> Objetivo:
Copie literalmente o trecho do texto sobre presente e passado que vai de "presente e passado" a "presença do presente.".

> Texto:
============

Filosofia – Pensadores e Obras

presente e passado

Este «antes», que não é a mais antiga presença do seu (e do nosso) presente, não no-lo desvela a História, [342] pois esta se define precisamente pela sua forçada resignação a deixar o passado fora de si. Isto, que pode parecer paradoxal ou, pelo menos, bastante insólito para quem persiste em considerar a História como conhecimento do passado, não é insólito nem paradoxal para quem já se acomodou à ideia que ela se põe fora de si, quando não encalça as pisadas da presença do presente.

Antes de prosseguir, tenho de repetir-me, o que não é de mais, pensando que não calcamos, aqui, a solidez da rotina. Dentro desta presença, ou presente a esta presença, há um atual, que é presença próxima, e um antigo, que é presença distante, mas ambas as presenças são-no de um presente que não é instante pontual, mas a dilatada in-stância do «antes» no «depois» (repare-se que «antigo» é o latino antiquus ou anticus, e que este deriva de ante). Lastimo; mas não posso mais dispensar-me de explicitar o que está implícito nesse «presente», cuja presença a História persegue, cuja presença é desvelamento do próprio ser da História.

============

> Registos em bruto:
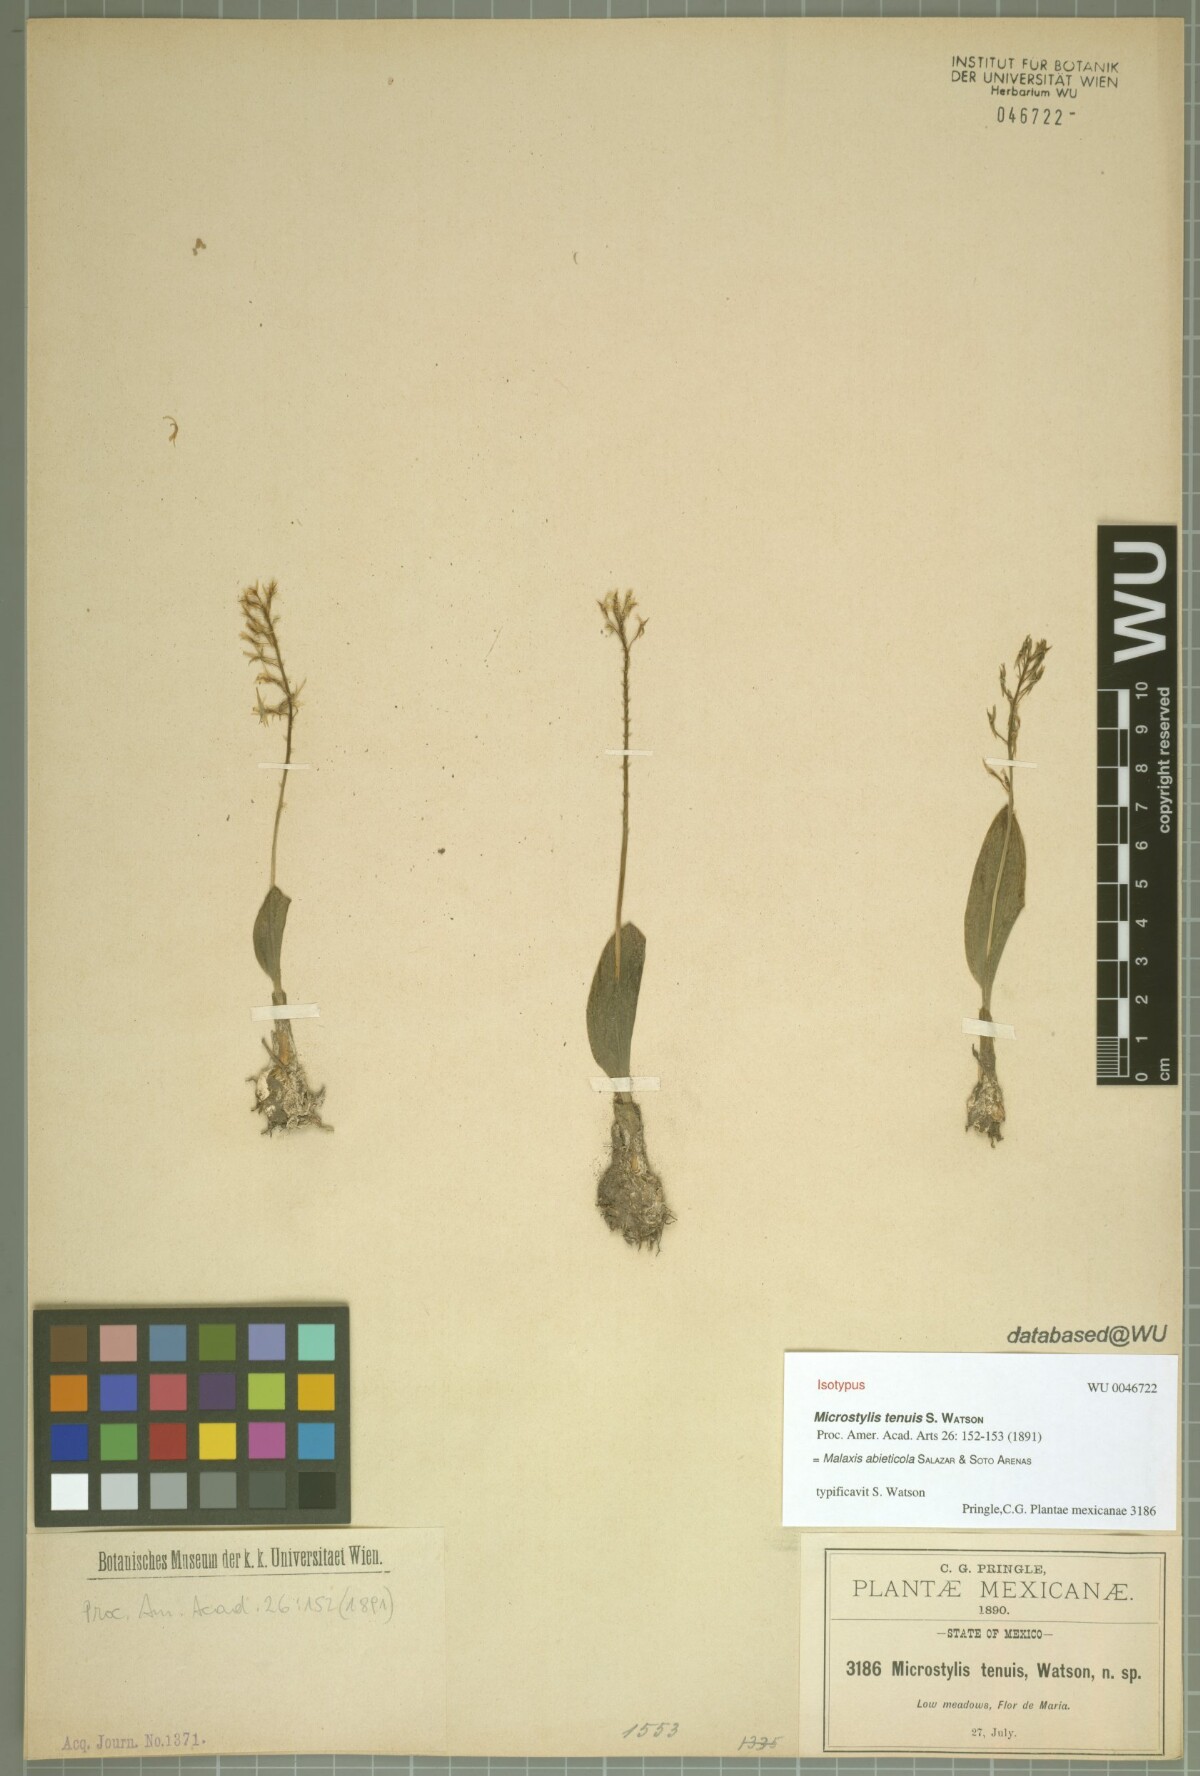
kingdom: Plantae
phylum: Tracheophyta
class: Liliopsida
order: Asparagales
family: Orchidaceae
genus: Malaxis
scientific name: Malaxis abieticola
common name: Arizona adder's-mouth orchid
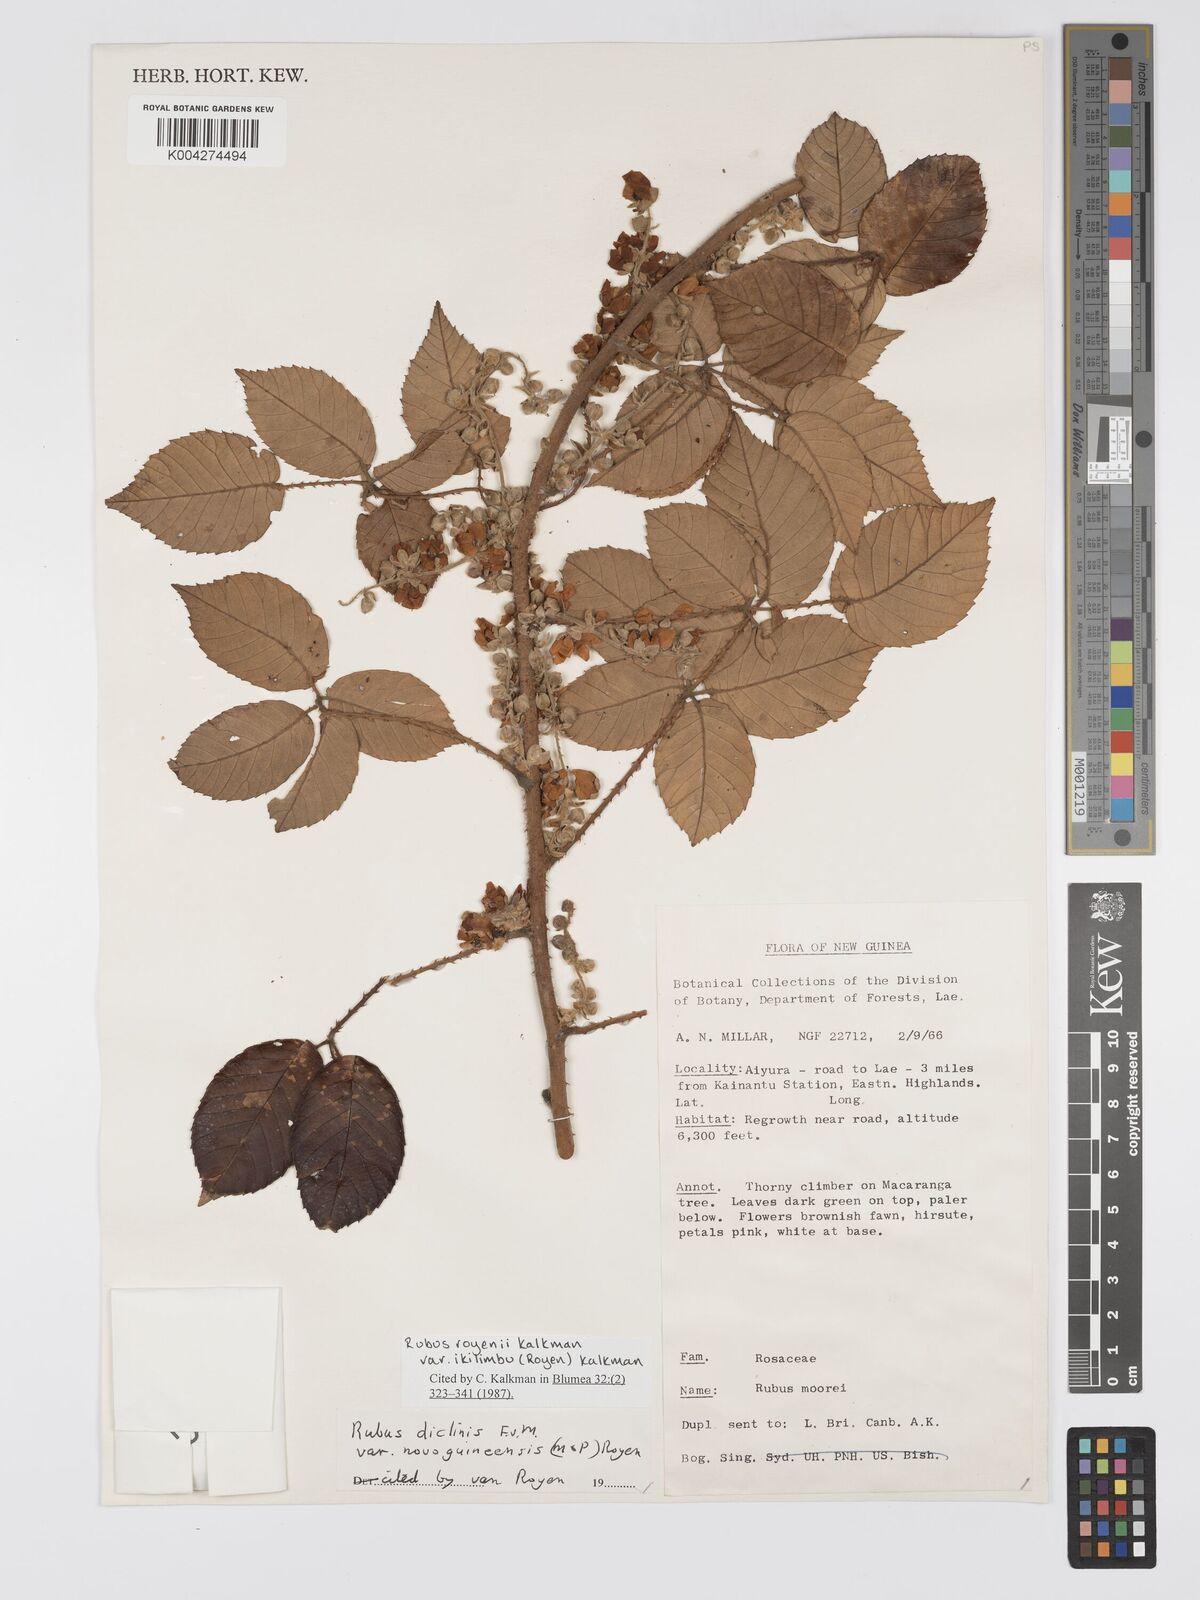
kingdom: Plantae
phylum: Tracheophyta
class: Magnoliopsida
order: Rosales
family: Rosaceae
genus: Rubus
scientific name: Rubus royenii
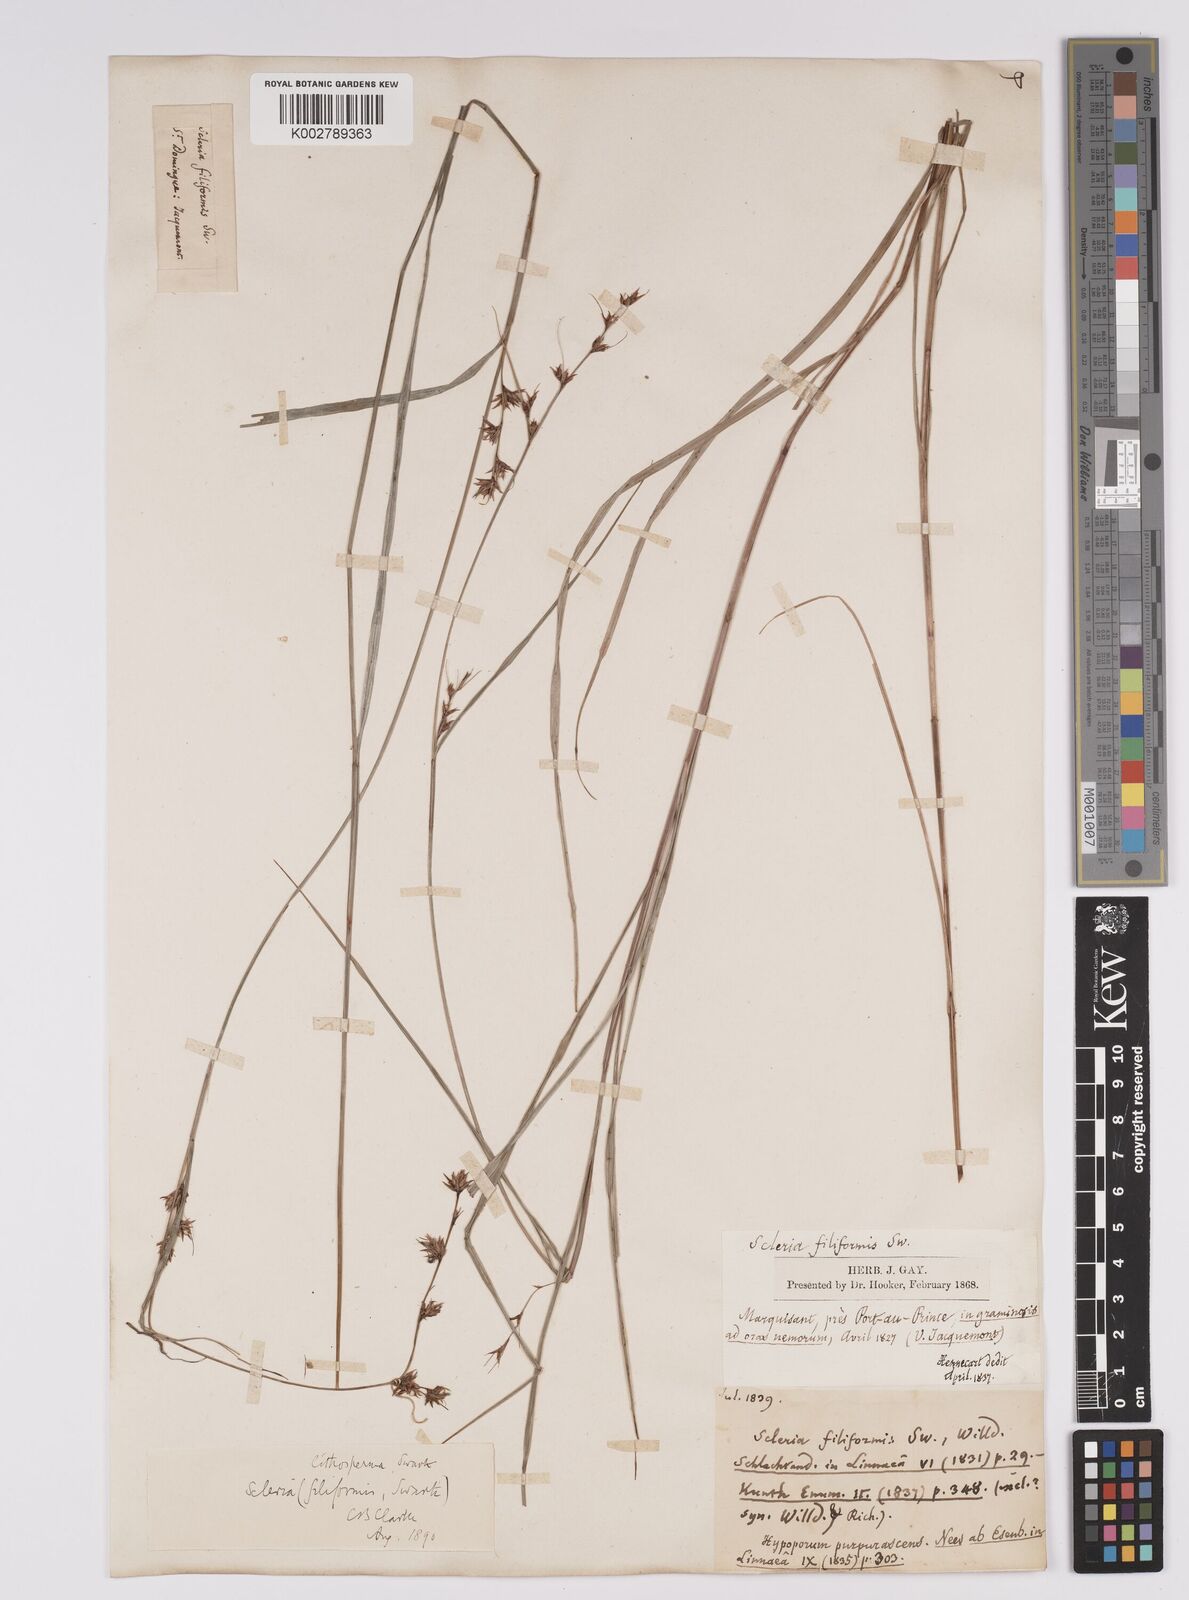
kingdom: Plantae
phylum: Tracheophyta
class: Liliopsida
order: Poales
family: Cyperaceae
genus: Scleria
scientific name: Scleria lithosperma
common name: Florida keys nut-rush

============

> Resposta completa:
presente e passado

Este «antes», que não é a mais antiga presença do seu (e do nosso) presente, não no-lo desvela a História, [342] pois esta se define precisamente pela sua forçada resignação a deixar o passado fora de si. Isto, que pode parecer paradoxal ou, pelo menos, bastante insólito para quem persiste em considerar a História como conhecimento do passado, não é insólito nem paradoxal para quem já se acomodou à ideia que ela se põe fora de si, quando não encalça as pisadas da presença do presente.